Critique : L’Ombre du feu

Dans un bar japonais à moitié incendié, une femme veuve gagne sa vie en vendant des repas. Un orphelin de guerre se faufile dans sa maison et un jeune soldat démobilisé vient se nourrir en promettant de chercher du travail. Les trois entament un semblant de vie de famille. Mais les traumatismes de la Seconde Guerre mondiale prennent le dessus et font éclater le trio…

L’Ombre du feu
Japon, 2023
De Shin’ya Tsukamoto

Durée : 1h35

Sortie : 01/05/2024

Note :

TERRE D’ASILE

50 ans après avoir réalisé ses tout premiers courts métrages, Shin’ya Tsukamoto continue de chercher l’horreur sous tous ses visages, même sous ceux étant en apparence les plus réalistes. L’Ombre du feu vient en effet poursuivre le cycle inattendu de films d’époque entamé par l’auteur de Tetsuo il y a une dizaine d’années avec l’incroyable Fires on the Plain, un film de guerre qui ne ressemblait à aucun autre. L’Ombre du feu se situe cette fois au lendemain de la seconde guerre mondiale, dans un pays que l’on devine en ruine. Deviner est ici le mot clé, car la caméra de Tsukamoto ne va pas là où on l’attend.

Comme un reflet inversé aux nombreuses scènes de combat en forêt de Killing, L’Ombre du feu se déroule d’abord quasi exclusivement entre quatre murs. Les murs, il n’y a quasiment plus que ça qui tienne debout dans cette bicoque anonyme qu’on dirait ravagée par une tornade et où subsiste à peine un meuble pouvant servir de bar. C’est là que survit une jeune femme toute aussi anonyme, cachée comme un animal blessé. Du monde extérieur, on ne verra rien de rien, mais on devine qu’il ne doit pas beaucoup rester d’autres maisons puisque ne tardent pas à venir s’incruster ici un gamin des rues et un soldat abandonné. Cette cohabitation du héros de guerre avec la veuve et l’orphelin pourrait être l’ingrédient idéal d’un récit patriotique larmoyant sur la résilience et l’honneur de la guerre, mais Tsukamoto a heureusement le strict inverse en tête.

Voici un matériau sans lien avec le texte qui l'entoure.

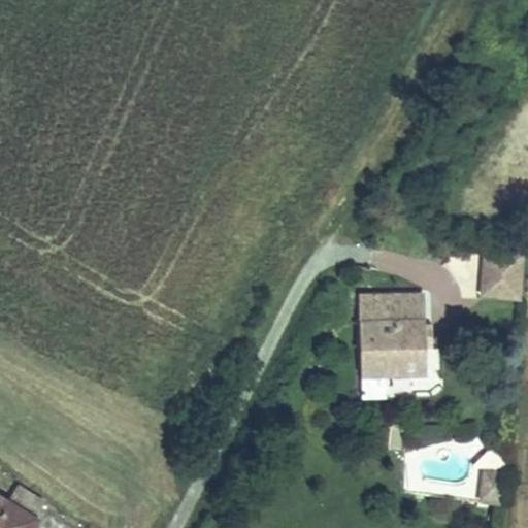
[(456,255),(455,298),(522,300),(523,258),(456,255)]
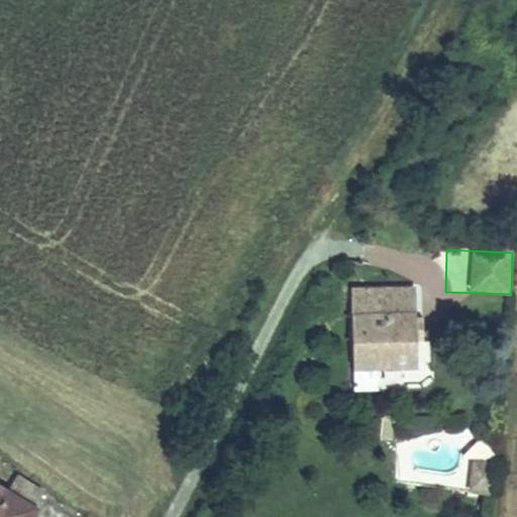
[(355,301),(346,376),(427,383),(433,307),(355,301)]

Cette humiliante survie collective est intenable pour les protagonistes, qui n’ont littéralement rien d’autre qu’une violence désespérée à s’envoyer à la figure. Tsukamoto fait de la contrainte du décor unique un atout en transformant ces murs jaunis en asile de fou, tandis que l’utilisation étonnante de la lumière donne l’impression qu’un tsunami s’abat derrière les fenêtres. Il faut surtout souligner l’usage sidérant que le cinéaste fait une nouvelle fois du montage. On associe souvent un montage ultra rapide à un cinéma de divertissement superficiel mais on a tort de ne pas imaginer autre chose. A la croisée du drame d’auteur et du film d’horreur psychologique, L’Ombre du feu puise une énergie folle, une imprévisibilité proche de la panique, dans son découpage saccadé comme jamais. L’effet est remarquable et on espère que les jeunes cinéastes prennent des notes.

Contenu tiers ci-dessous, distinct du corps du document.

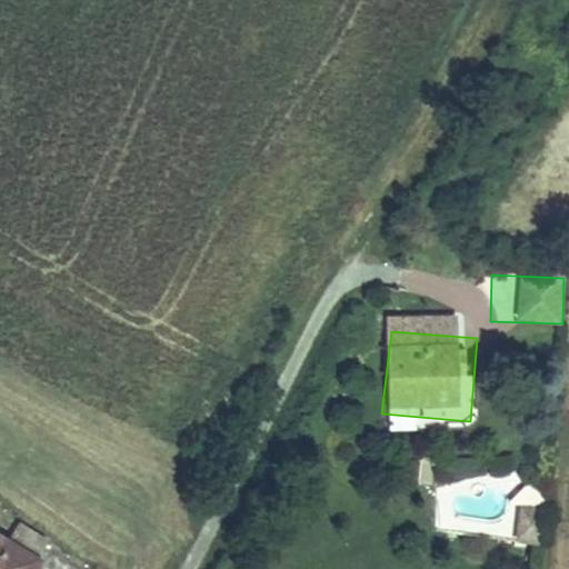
[(543,546),(546,509),(519,508),(517,545),(543,546)]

Le film possède par la suite un cheminement qu’on ne dévoilera pas, mais dont les directions ne sont pas les plus évidentes à analyser à posteriori. Sans virer à l’énigme pour autant, L’Ombre du feu change suffisamment de peau et de rythme pour que la perte de repère laisse perplexe quant à ce que le cinéaste avait exactement à l’esprit. On peut regretter que le film se défasse progressivement de ce puissant sentiment d’immersion porté jusqu’ici par une mise en scène cinglée et cinglante (et souligné par le regard intense de la charismatique Shuri dans le rôle principal), mais après tout il n’est pas interdit aux films de se terminer sur un point d’interrogation, si frustrant soit-il.